Eigener Vertrag vor März

Weil die nötige Einstimmigkeit für eine EU-Vertragsänderung nicht erreicht werden konnte, wollen die 17 Euro-Staaten noch vor März einen eigenen Vertrag beschließen. Ausdrücklich wird in der Erklärung betont, dass immer noch angestrebt werde, die Regelungen im EU-Vertrag zu verankern. Die Regierungen von Bulgarien, Dänemark, Litauen, Lettland, Polen und Rumänien erklärten bereits jetzt ihren Willen, dem Abkommen beizutreten. Tschechien und Schweden müssen zunächst ihre Parlamente befragen. Ungarn will die Lage noch prüfen.
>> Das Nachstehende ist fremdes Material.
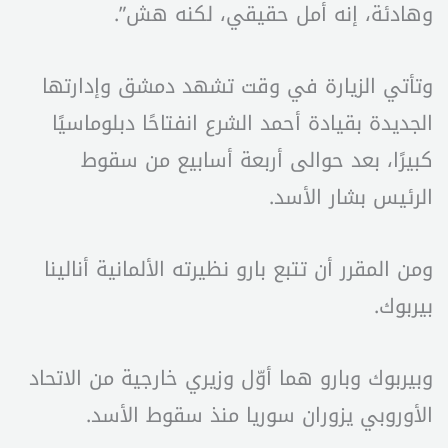
وهادئة، إنه أمل حقيقي، لكنه هش”.
وتأتي الزيارة في وقت تشهد دمشق وإدارتها
الجديدة بقيادة أحمد الشرع انفتاحًا دبلوماسيًا
كبيرًا، بعد حوالى أربعة أسابيع من سقوط
الرئيس بشار الأسد.
ومن المقرر أن تتبع بارو نظيرته الألمانية أنالينا
بيربوك.
وبيربوك وبارو هما أوّل وزيري خارجية من الاتحاد
الأوروبي يزوران سوريا منذ سقوط الأسد.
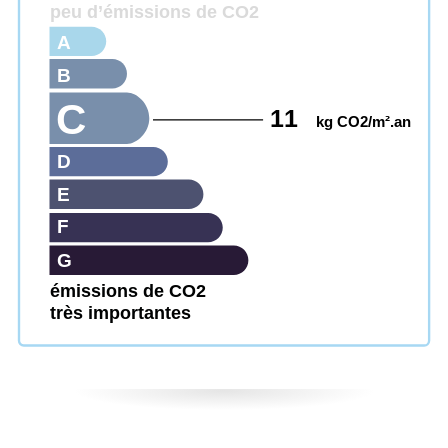
peu d’émissions de CO2
A
B
C
11
kg CO2/m².an
D
E
F
G
émissions de CO2
très importantes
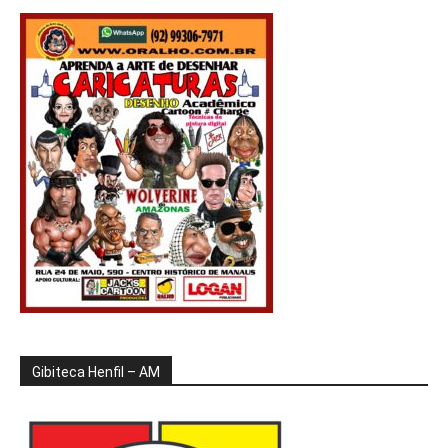
Gibiteca Henfil – AM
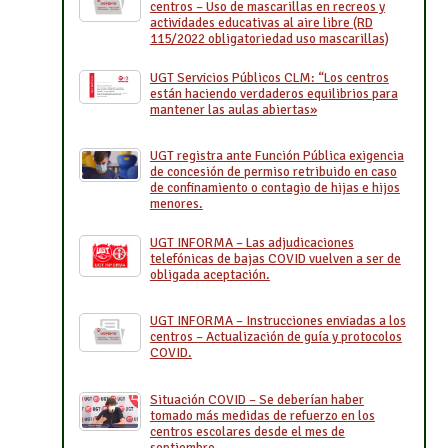
centros – Uso de mascarillas en recreos y
actividades educativas al aire libre (RD
115/2022 obligatoriedad uso mascarillas)
UGT Servicios Públicos CLM: “Los centros
están haciendo verdaderos equilibrios para
mantener las aulas abiertas»
UGT registra ante Función Pública exigencia
de concesión de permiso retribuido en caso
de confinamiento o contagio de hijas e hijos
menores.
UGT INFORMA – Las adjudicaciones
telefónicas de bajas COVID vuelven a ser de
obligada aceptación.
UGT INFORMA – Instrucciones enviadas a los
centros – Actualización de guía y protocolos
COVID.
Situación COVID – Se deberían haber
tomado más medidas de refuerzo en los
centros escolares desde el mes de
septiembre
Nur Großbritannien hat bereits seine Ablehnung erklärt, dem Vertrag beizutreten.

Rettungsschirm soll effektiver werden

Der permanente Rettungsmechanismus ESM und der vorläufige Rettungsfonds EFSF sollen ab Mitte 2012 ein Jahr lang parallel existieren. Das Inkrafttreten des ESM wird damit um ein Jahr vorgezogen. Das Kreditvolumen des ESM soll wie bisher vorgesehen 500 Mrd. Euro betragen, wobei die Summe die bereits vergebenen Hilfskredite einschließt. Im März 2012 soll aber überprüft werden, ob ein höheres Volumen für den ESM notwendig ist.

Ein Forderungsverzicht privater Gläubiger würde künftig so wie beim IWF gehandhabt. Das heißt, es wäre vom Einzelfall abhängig, ob es zu einem Schuldenschnitt kommt, und nicht von vorgegebenen Regeln, wie es Deutschland ursprünglich gefordert hatte. Künftige Euro-Staatsanleihen werden aber die standardisierten „Collective Action Clauses“ (CAC) erhalten, mit denen im Umschuldungsfall schneller Absprachen zwischen den Gläubigern getroffen werden können.

Einbindung des IWF

Um den Einsatz des ESM effektiver zu machen, wird die nötige Einstimmigkeit durch eine qualifizierte Mehrheit von 85 Prozent ersetzt. Die großen Euro-Länder Deutschland, Frankreich und Italien behalten damit aber faktisch ihr Vetorecht, weil sie mehr als 15 Prozent der ESM-Anteile halten. Die EU-Staaten wollen überlegen und innerhalb von zehn Tagen bestätigen, ob sie dem IWF über ihre nationalen Notenbanken zusätzliche Mittel in Höhe von insgesamt 200 Mrd. Euro zur Verfügung stellen. Von nicht europäischen Staaten erhoffe man sich ebenfalls einen Beitrag.